Further it was also observed that, even after the drone had landed in the above tests, and the battery and fuel cell stick were completely exhausted, the use of the supercapacitor allowed the flight computer to stay online for around five minutes. Thus, the proposed system not only helps to cool batteries, but as a side-effect, also enhances flight time a little, and allows the flight computer to stay online longer, all of which are critically important in retrieving a drone in case it makes an emergency landing due to unavoidable situations like a battery running out of power. Note that the 26.8 s (on an average) of flight time gained may seem small, but this is gained with the use of a 30 W fuel cell unit with a small capacity fuel stick.
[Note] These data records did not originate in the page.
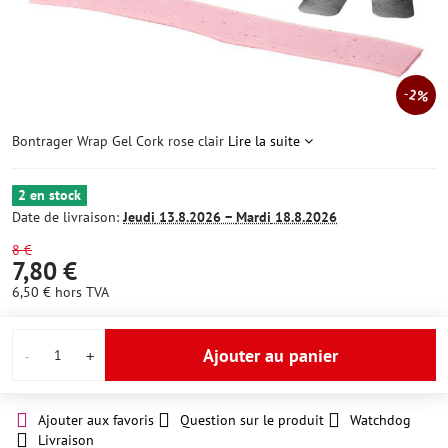
2%
Bontrager Wrap Gel Cork rose clair
Lire la suite
2 en stock
Date de livraison:
Jeudi
13.8.2026 −
Mardi
18.8.2026
8 €
7,80 €
6,50 €
hors TVA
Ajouter au panier
Ajouter aux favoris
Question sur le produit
Watchdog
Livraison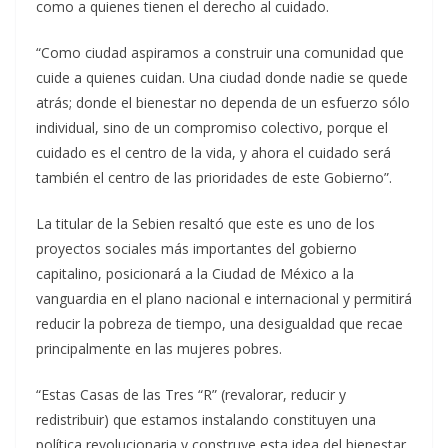
como a quienes tienen el derecho al cuidado.
“Como ciudad aspiramos a construir una comunidad que
cuide a quienes cuidan. Una ciudad donde nadie se quede
atrás; donde el bienestar no dependa de un esfuerzo sólo
individual, sino de un compromiso colectivo, porque el
cuidado es el centro de la vida, y ahora el cuidado será
también el centro de las prioridades de este Gobierno”.
La titular de la Sebien resaltó que este es uno de los
proyectos sociales más importantes del gobierno
capitalino, posicionará a la Ciudad de México a la
vanguardia en el plano nacional e internacional y permitirá
reducir la pobreza de tiempo, una desigualdad que recae
principalmente en las mujeres pobres.
“Estas Casas de las Tres “R” (revalorar, reducir y
redistribuir) que estamos instalando constituyen una
política revolucionaria y construye esta idea del bienestar,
These results could possibly be enhanced much further if better capacity fuel sticks were used. Also, the fuel cell stack and peripherals used in these experiments cost about 1500–2000 USD, whereas even entry level professional quality fuel cell stacks for flying drones can cost several tens of thousands of USD. Also, as seen from the altitude plots in Figure 12c, Flight tests 1 and 2 with the fuel cell experienced turbulence causing the altitude to fluctuate; this can be verified by looking at the roll plots in Figure 12b, which show that the drone was encountering stronger winds during the test with the fuel cell compared to the test without the fuel cell. In contrast, relatively calmer conditions prevailed during tests 5 and 6 and the flight times increased. Thus, the above observed gain in flight time may be more pronounced in calmer weather conditions.

4. Conclusions

In conclusion, this work has presented a novel method involving the use of a small capacity and relatively less expensive fuel cell onboard a drone to cool Li-ion batteries. Temperature rise in batteries is known to cause battery degradation, eventually leading to thermal runaway and explosions. Thus, battery cooling is essential. However, drones are starved for weight, and so mounting an additional cooling system which draws power from a drone’s battery, can shorten its flight duration. Thus, this work used a power source (a PEM fuel cell stack), which, when powered by a solid fuel stick, offered dual benefits, i.e., primarily it showed a decrease in battery temperature, and as a side effect, it elongated the flight time a little compared to the case that used only a battery. Further, the above results were verified across several different capacity batteries from different manufacturers.

Future Work

The work above opens doors to several possibilities for future research. The cooling system enclosure design can be optimized both with respect to thermal and mechanical efficiency. Different options for an onboard fuel cell, and a hydrogen fuel stick, can be tried to find a combination that offers the most benefits, i.e., longer flight time, less add-on weight, and largest cooling effect. Enhancing flight time, while maintaining optimal battery temperature so that thermal failures of batteries and battery degradation can be reduced, is a very challenging and important direction for research. This is because it can definitely help future generations of delivery drones by reducing their overall operating costs related to frequent replacement of batteries due to thermal failure. Further, the cooling effect reported in this paper can also be applied to other applications where overheating may be an issue.